Last weekend was the tenth anniversary of the moment, at 12.55pm on Valentine’s Day 2005, when a 1-tonne bomb exploded on the Beirut seafront, killing the former prime minister, Rafik Hariri, and 20 other innocent people.
It was a crime that would ensure Lebanon, perhaps even the region, would never be the same.
Sitting next to Hariri in his heavily guarded convoy that day was Basil Fleihan, the youthful member of parliament and a former government minister. An economist with a doctorate from Columbia University (Hariri preferred his protégés to be brainy rather than brawny), Fleihan had quarterbacked all Lebanon’s recent plays with the international financial community before he was 40.
And on that fateful day, still just 41, he was one of the brightest stars in Hariri’s firmament. The billionaire businessman and politician was plotting his return to the top job and Fleihan was a poster boy, not only for Lebanon but also for my generation, one that had either been affected or exiled by war but which still believed in a country built on the principles of democracy, prosperity, transparency and the rule of law.
Fleihan was a product of the tight-knit Beirut Protestant community, one that is shot through with keen sense of morale rectitude and duty.
He went school at the International College and then moved next door to American University of Beirut; both institutions ensured he was imbued with a strong dose of academic rigour. So much so that so that, by 1990, at just 27, the now Fleihan was the embodiment of the Lebanese dream.
In 1993, like many of his generation who wanted to roll up their sleeves and rebuild their battered country, Fleihan returned to Lebanon where he worked as an adviser to the ministry of Finance and taught at his alma mater. He also came to the attention of Hariri, who was using his wealth and connections to fashion Lebanon into a “build it and they will come” playground for Arab tourists.
It was inevitable given his CV, but also arguably even more important, his sect, that he would be included on Hariri’s “list” for the 2000 parliamentary elections.
Fleihan was a shoe-in for the one Protestant seat and was duly elected. He soon was appointed minister of economy, a job he held until 2003. During that period, he was one of the architects of the November 2002 Paris donor conference, securing over US$4 billion in aid and no doubt coming across as the sort of chap with whom the international community could always deal.
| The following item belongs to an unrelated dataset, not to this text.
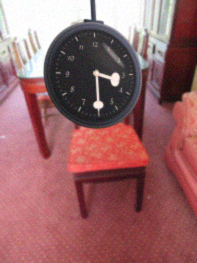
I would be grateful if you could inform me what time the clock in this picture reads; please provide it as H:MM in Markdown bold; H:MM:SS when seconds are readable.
**3:30**
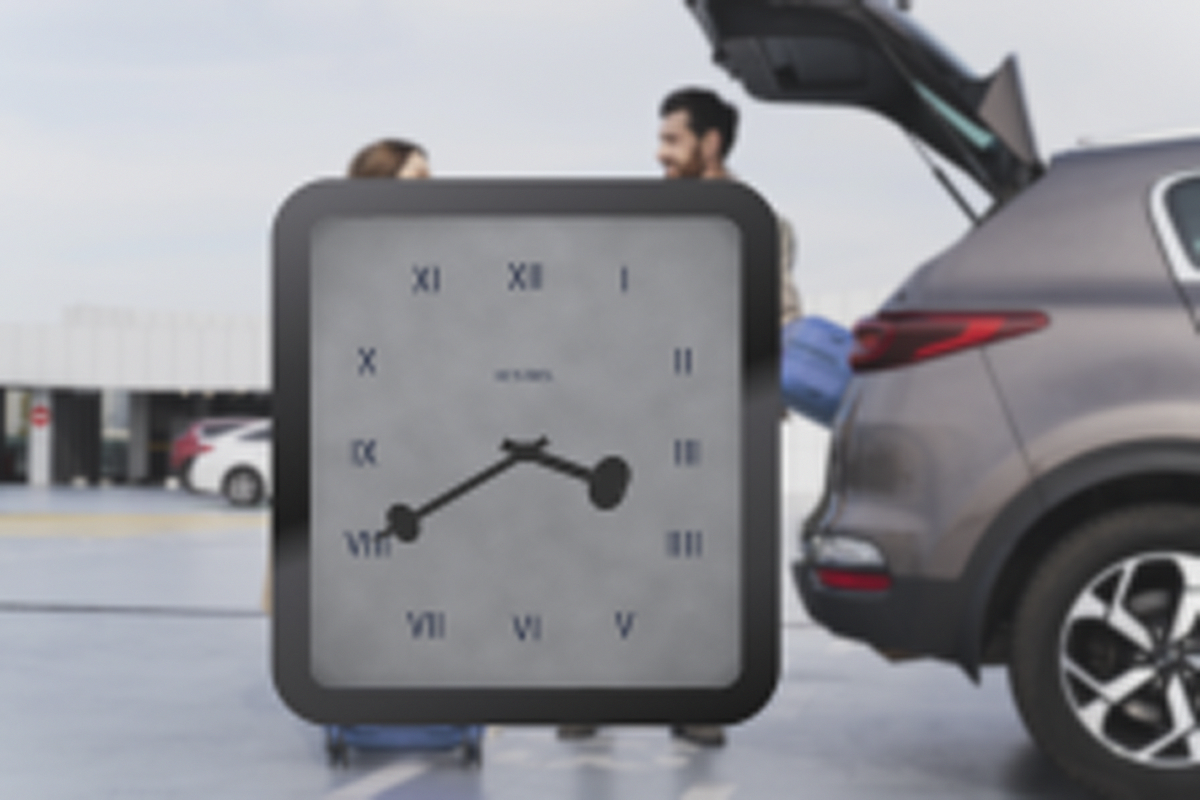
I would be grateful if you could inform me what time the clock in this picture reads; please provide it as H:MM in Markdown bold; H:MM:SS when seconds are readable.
**3:40**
I met Fleihan on several occasions. He was a thoroughly decent, eloquent, polished and capable, the sort of guy a father would want his daughter to bring home. He’d call you “sir” and be happy to advise you on your stock portfolio.
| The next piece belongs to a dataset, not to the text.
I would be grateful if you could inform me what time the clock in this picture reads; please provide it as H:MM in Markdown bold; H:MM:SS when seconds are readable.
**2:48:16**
He also made me believe in the Hariri “project” at a time when many Lebanese were still outraged by what they saw was a jumped-up Sunni buying up the country under the guise of trying to rebuild it.
Of course Hariri had an agenda, of course he was in tight with the Saudis and of course his penchant for solving problems with money would have been beyond the pale in more transparent systems.
But his vision for a bold, brash, new Lebanon in which the whole country could share, was bewitching to a generation used to being told what to do by men with private armies.
And as far as I could see, this new energy was personified in a guy, my age with a similar background, who had lived abroad and who could walk into any job in any of the world’s major capitals, and yet chose to throw in his lot with a maverick billionaire politician who offered us hope.
That hope quite literally went up in flames in front of the St Georges Hotel, where Hariri’s car took the brunt of the blast. Despite horrific burns to 95% of his body, Fleihan managed to haul himself out of the window and fall onto the road.
Within hours he was flown for specialist treatment in France but died of his injuries 64 days later, leaving a widow and two young daughters. Today he lies in the elegantly distressed Anglo-American cemetery in the shade of a carob tree, a tragic symbol of what might have been.
Michael Karam is a freelance writer who lives between Beirut and Brighton.